··· Source document

MARKETS TODAY August 29th, 2023 (Vica Partners)
Overnight/US Premarket, Asian markets finished higher, Hong Kong’s Hang Seng up 1.95%, China’s Shanghai Composite up 1.20% and Japan’s Nikkei 225 up 0.18%. S&P futures opened trading at 0.01% below fair value.
European markets finished higher, London’s FTSE 100 up 1.72%, Germany’s DAX up 0.88% and France’s CAC 40 up 0.67%.
Today US Markets finished higher, NASDAQ up 1.74%, S&P 500 up 1.45% and the DOW up 0.85%. All 11 S&P 500 sectors advancing: Communication Services +2.46% outperforms/ Utilities +0.28% lags. Trending Industries: Automobiles, Diversified Telecommunication Services, Semiconductor & Semiconductor Equipment, Metals & Mining, Interactive Media & Services, Passenger Airlines.

······
··· Dataset entries

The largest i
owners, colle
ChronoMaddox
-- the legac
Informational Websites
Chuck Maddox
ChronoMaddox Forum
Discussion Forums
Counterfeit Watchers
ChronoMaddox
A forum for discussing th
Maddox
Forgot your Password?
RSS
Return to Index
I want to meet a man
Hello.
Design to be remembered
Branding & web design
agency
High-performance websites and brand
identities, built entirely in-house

······
··· Dataset entries

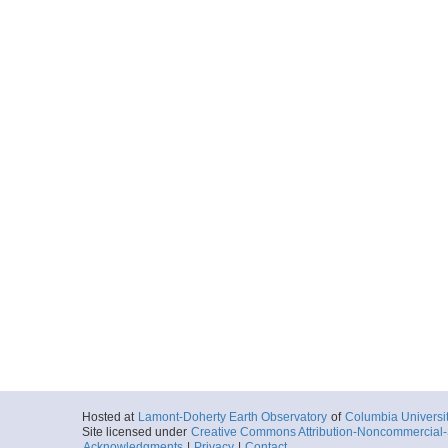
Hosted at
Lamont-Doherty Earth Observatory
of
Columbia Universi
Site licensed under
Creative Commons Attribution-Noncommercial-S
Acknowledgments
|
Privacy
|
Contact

······

» **Using the information**
a – Rewrite the part of the market report that opens with "MARKETS TODAY August" and closes with "below fair value.", putting "Asia-Pacific markets" in place of "Asian markets".
b – In the market report, which S&P 500 sector lagged the others, and by how much did it gain?

» **Results by task**
a –
MARKETS TODAY August 29th, 2023 (Vica Partners)
Overnight/US Premarket, Asia-Pacific markets finished higher, Hong Kong’s Hang Seng up 1.95%, China’s Shanghai Composite up 1.20% and Japan’s Nikkei 225 up 0.18%. S&P futures opened trading at 0.01% below fair value.

b – Utilities, which gained 0.28%.